Degrade or degenerate Glial protein degradation in Huntington’s disease

Huntington’s disease (HD) is a dominant inherited neurodegenerative disorder caused by a CAG expansion in the Huntingtin gene, which leads to a polyglutamine expansion in the mutant Huntingtin protein (mHTT) and its aggregation in nuclear and cytoplasmic inclusions. mHTT degradation can in principle counteract the toxic effects of mHTT. Intracellular protein degradation occurs via two routes: the macroautophagy pathway and the ubiquitin-proteasome system (UPS). Although the polyglutamine-expanded HTT protein is ubiquitously expressed, neurons appear to be the most sensitive. In contrast, neighbouring glia seem less affected. Glia are essential for proper brain function as they play a role in synaptic communication and have been shown to be involved in several neurodegenerative diseases. In this thesis, we examine whether the apparent selective vulnerability of neurons is due to differences in protein degradation between neurons and glia . We show that there is no impairment of the UPS in HD, as proteasomes and ubiquitin are dynamically recruited into mHTT inclusions and that active enzymes of the UPS are present.

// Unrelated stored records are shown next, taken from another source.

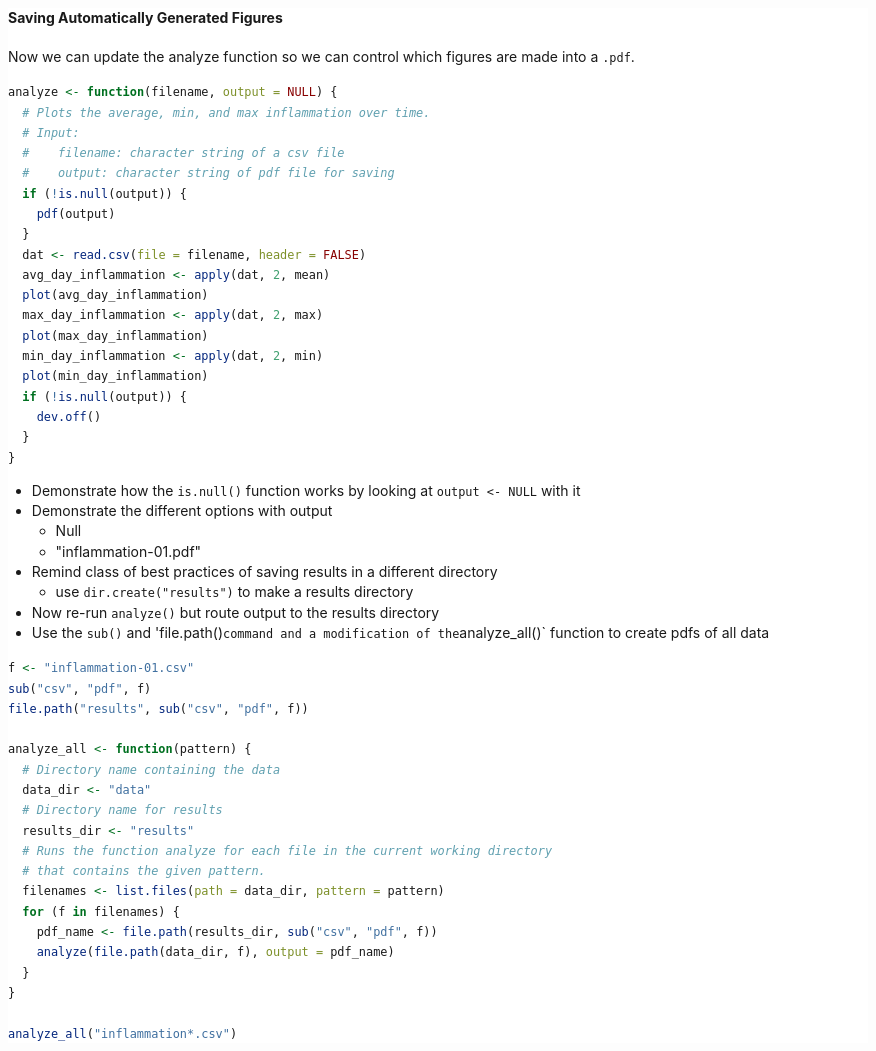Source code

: #### Saving Automatically Generated Figures

Now we can update the analyze function so we can control which figures are made into a `.pdf`.

```R
analyze <- function(filename, output = NULL) {
  # Plots the average, min, and max inflammation over time.
  # Input:
  #    filename: character string of a csv file
  #    output: character string of pdf file for saving
  if (!is.null(output)) {
    pdf(output)
  }
  dat <- read.csv(file = filename, header = FALSE)
  avg_day_inflammation <- apply(dat, 2, mean)
  plot(avg_day_inflammation)
  max_day_inflammation <- apply(dat, 2, max)
  plot(max_day_inflammation)
  min_day_inflammation <- apply(dat, 2, min)
  plot(min_day_inflammation)
  if (!is.null(output)) {
    dev.off()
  }
}
```

* Demonstrate how the `is.null()` function works by looking at `output <- NULL` with it
* Demonstrate the different options with output
	* Null
	* "inflammation-01.pdf"
* Remind class of best practices of saving results in a different directory
	* use `dir.create("results")` to make a results directory
* Now re-run `analyze()` but route output to the results directory
* Use the `sub()` and 'file.path()` command and a modification of the `analyze_all()` function to create pdfs of all data

```R
f <- "inflammation-01.csv"
sub("csv", "pdf", f)
file.path("results", sub("csv", "pdf", f))

analyze_all <- function(pattern) {
  # Directory name containing the data
  data_dir <- "data"
  # Directory name for results
  results_dir <- "results"
  # Runs the function analyze for each file in the current working directory
  # that contains the given pattern.
  filenames <- list.files(path = data_dir, pattern = pattern)
  for (f in filenames) {
    pdf_name <- file.path(results_dir, sub("csv", "pdf", f))
    analyze(file.path(data_dir, f), output = pdf_name)
  }
}

analyze_all("inflammation*.csv")
```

We demonstrate that the nuclear inclusion frequency is higher in neurons compared to GFAP-positive astrocytes and microglia in different HD mouse models and that these results correlate with the mHTT half-life in corresponding cell lines. These observed differences between neurons and glia in mHTT half-life may indeed be due to our observed differences in the UPS and autophagy between glial and neuronal cell lines. Together, these findings contribute to a deeper understanding of the dissimilarities in mHTT inclusions between different cell types in the brain.